Evaluation of microstructure and texture formation during annealing of cold-rolled FeCrCuMnNi multiphase high-entropy alloy

Microstructure and texture variations of a cold-rolled multiphase FeCrCuMnNi high-entropy alloy were studied after different annealing treatments. Samples were heat-treated at different temperatures and for different time, and then, subjected to different tests including XRD and SEM-EBSD. The results reveal that the FCC1 phase, which goes through more strain, has lower melting temperature, and recrystallizes earlier (lower temperature and shorter time). In addition, it is seen that particle stimulated nucleation is more effective on the recrystallization of this phase compared to FCC2 phase. A significant number of FCC1 nuclei form around the BCC particles.

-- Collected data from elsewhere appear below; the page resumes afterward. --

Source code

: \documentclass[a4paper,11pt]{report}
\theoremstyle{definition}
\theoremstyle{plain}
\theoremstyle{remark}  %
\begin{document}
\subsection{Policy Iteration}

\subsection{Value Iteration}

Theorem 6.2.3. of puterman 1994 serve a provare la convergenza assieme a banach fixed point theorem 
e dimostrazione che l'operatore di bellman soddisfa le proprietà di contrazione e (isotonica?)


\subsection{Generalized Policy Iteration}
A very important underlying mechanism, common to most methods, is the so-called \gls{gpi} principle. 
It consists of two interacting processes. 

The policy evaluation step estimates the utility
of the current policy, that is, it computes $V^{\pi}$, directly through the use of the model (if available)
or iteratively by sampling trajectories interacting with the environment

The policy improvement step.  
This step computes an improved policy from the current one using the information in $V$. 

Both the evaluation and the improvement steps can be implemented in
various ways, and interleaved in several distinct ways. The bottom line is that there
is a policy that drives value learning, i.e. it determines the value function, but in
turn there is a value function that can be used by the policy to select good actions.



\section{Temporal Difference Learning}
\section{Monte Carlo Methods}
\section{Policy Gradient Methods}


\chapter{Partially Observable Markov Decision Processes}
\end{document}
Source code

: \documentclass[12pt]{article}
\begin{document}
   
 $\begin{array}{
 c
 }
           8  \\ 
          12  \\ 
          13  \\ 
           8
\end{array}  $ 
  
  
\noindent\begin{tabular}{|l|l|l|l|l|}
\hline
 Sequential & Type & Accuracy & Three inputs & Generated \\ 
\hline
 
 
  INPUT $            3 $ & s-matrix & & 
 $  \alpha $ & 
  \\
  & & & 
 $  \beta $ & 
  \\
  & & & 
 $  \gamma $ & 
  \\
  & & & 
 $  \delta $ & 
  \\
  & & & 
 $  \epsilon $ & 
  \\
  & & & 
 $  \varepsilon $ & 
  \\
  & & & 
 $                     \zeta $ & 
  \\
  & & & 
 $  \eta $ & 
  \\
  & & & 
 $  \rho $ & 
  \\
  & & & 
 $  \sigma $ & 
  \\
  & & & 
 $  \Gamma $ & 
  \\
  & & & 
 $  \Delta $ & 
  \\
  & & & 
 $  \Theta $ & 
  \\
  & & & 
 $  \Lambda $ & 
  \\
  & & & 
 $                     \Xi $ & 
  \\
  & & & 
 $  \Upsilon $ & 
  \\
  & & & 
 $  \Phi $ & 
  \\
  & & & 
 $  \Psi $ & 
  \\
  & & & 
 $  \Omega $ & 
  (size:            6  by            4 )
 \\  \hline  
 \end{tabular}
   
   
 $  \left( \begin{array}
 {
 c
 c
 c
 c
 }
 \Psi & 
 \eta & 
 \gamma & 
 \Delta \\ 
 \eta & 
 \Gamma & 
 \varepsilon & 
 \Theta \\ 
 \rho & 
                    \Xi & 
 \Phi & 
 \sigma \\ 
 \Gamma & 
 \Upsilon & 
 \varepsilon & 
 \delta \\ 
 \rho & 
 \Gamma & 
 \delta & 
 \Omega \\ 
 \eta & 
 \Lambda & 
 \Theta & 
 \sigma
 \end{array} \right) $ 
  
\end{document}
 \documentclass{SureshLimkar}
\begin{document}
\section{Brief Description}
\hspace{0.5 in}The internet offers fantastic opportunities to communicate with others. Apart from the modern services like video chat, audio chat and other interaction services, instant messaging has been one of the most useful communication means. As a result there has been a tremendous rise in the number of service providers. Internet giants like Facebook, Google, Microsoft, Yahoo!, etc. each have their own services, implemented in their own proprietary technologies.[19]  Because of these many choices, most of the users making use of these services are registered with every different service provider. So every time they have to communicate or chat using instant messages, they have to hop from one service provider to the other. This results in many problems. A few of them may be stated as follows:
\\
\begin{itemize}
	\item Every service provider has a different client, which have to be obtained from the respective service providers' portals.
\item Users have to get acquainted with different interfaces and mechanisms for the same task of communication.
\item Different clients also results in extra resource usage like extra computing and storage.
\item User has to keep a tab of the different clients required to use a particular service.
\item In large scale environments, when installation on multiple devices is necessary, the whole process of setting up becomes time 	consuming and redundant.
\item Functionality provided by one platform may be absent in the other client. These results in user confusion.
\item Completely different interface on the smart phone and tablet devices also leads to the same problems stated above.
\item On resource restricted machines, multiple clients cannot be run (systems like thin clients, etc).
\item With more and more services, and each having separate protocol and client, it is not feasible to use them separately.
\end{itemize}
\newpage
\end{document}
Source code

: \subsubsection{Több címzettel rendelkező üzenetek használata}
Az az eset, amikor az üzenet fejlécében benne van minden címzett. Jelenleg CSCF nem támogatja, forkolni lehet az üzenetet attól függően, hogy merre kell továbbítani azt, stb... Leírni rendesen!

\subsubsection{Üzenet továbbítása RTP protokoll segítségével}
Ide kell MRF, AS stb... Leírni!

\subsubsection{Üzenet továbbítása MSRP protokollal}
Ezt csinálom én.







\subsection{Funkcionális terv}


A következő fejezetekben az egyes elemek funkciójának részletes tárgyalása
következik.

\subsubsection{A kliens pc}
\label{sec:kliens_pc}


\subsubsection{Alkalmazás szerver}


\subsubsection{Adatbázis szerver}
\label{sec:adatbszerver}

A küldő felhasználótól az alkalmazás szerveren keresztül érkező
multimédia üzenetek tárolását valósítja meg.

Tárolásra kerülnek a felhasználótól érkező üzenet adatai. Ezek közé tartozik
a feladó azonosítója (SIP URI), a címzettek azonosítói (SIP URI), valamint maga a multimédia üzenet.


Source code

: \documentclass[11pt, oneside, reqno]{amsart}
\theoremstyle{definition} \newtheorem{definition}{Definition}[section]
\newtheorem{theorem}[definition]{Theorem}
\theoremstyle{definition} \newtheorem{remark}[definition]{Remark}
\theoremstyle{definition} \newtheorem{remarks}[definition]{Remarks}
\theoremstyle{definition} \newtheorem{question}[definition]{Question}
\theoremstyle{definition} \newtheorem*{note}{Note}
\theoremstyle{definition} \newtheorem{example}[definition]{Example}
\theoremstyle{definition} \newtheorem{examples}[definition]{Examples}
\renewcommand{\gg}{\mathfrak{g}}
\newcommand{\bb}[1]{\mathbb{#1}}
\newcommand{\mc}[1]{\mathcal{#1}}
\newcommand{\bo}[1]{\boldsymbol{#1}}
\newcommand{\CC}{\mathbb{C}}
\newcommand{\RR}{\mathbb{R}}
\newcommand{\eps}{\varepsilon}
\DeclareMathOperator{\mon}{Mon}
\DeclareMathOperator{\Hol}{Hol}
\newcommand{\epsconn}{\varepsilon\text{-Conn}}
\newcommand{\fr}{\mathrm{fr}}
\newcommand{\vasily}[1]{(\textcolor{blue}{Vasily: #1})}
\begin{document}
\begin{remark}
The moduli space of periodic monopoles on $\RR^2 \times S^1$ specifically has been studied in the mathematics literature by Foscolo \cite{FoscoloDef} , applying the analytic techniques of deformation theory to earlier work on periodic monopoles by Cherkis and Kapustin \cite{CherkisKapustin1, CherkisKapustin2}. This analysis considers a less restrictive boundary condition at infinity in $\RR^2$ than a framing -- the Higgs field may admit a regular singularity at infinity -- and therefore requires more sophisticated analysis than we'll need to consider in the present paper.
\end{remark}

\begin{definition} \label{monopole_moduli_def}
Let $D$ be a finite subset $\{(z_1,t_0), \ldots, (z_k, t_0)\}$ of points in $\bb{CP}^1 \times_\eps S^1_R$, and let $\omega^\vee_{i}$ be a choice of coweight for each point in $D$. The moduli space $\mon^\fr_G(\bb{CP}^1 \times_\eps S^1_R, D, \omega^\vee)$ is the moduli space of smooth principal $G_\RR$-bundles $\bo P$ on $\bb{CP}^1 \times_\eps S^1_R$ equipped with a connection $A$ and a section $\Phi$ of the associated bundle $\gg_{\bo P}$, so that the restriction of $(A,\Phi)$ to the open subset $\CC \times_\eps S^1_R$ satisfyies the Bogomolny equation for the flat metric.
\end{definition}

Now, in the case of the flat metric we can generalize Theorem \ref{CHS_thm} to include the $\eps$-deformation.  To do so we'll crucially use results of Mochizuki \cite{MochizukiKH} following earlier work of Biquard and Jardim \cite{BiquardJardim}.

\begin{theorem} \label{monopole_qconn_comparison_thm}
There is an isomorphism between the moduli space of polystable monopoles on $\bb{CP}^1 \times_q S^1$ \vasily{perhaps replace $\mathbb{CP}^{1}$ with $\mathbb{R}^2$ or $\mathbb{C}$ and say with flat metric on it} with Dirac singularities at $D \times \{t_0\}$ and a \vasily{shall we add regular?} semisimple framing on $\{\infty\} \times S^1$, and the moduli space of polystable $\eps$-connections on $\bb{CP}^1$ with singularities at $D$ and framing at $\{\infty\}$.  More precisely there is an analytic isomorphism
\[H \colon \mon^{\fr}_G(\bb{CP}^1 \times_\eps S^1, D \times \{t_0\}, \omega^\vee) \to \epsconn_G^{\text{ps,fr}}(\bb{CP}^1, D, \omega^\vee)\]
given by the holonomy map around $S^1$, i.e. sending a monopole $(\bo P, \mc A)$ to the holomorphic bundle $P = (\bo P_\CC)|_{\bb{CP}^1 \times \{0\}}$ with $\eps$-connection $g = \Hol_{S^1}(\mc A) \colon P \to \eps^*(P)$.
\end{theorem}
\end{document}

Nucleation of FCC2 phase initiated at 800 °C mostly at the grain boundaries and the inhomogeneities. The FCC1 phase was almost fully recrystallized at this temperature. The annealing process led to the elimination of rolling textures, while the Brass component remained a major component in the recrystallized samples. Increasing annealing temperature as well as annealing time led to the formation of Cube texture component, which is a major component of recrystallized low stacking fault energy materials. Furthermore, D and Rt-Co components formed during recrystallization as a result of the formation of annealing twins.